What is needed is an exact copy of the line with "legre durante a estadia em Macau." and all lines that follow it in the entries below, the last line included.

(Page-level text extractions)
'''

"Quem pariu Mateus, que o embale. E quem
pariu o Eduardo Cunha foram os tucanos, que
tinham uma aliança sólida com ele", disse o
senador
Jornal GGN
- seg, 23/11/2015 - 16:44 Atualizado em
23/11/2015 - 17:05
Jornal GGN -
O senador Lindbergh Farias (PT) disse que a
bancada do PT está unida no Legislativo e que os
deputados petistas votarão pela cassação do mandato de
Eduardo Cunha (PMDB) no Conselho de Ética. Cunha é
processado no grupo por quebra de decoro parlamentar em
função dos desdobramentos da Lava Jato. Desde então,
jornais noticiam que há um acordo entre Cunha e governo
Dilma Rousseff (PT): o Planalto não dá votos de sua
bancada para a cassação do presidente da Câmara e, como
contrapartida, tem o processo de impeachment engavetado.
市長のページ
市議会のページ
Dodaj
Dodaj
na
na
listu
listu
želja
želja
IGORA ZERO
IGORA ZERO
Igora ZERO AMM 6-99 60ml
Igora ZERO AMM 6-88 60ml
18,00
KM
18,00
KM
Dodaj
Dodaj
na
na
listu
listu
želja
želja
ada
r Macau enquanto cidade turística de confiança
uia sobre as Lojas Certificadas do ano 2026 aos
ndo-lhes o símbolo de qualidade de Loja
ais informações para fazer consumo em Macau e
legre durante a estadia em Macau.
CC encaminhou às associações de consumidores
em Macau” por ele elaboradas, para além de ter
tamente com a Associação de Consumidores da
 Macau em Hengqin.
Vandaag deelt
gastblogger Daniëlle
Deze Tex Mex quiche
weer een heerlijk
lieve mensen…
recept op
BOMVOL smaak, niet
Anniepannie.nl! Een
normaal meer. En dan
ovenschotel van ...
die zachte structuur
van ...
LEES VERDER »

'''

*Response*
legre durante a estadia em Macau.
CC encaminhou às associações de consumidores
em Macau” por ele elaboradas, para além de ter
tamente com a Associação de Consumidores da
 Macau em Hengqin.
Vandaag deelt
gastblogger Daniëlle
Deze Tex Mex quiche
weer een heerlijk
lieve mensen…
recept op
BOMVOL smaak, niet
Anniepannie.nl! Een
normaal meer. En dan
ovenschotel van ...
die zachte structuur
van ...
LEES VERDER »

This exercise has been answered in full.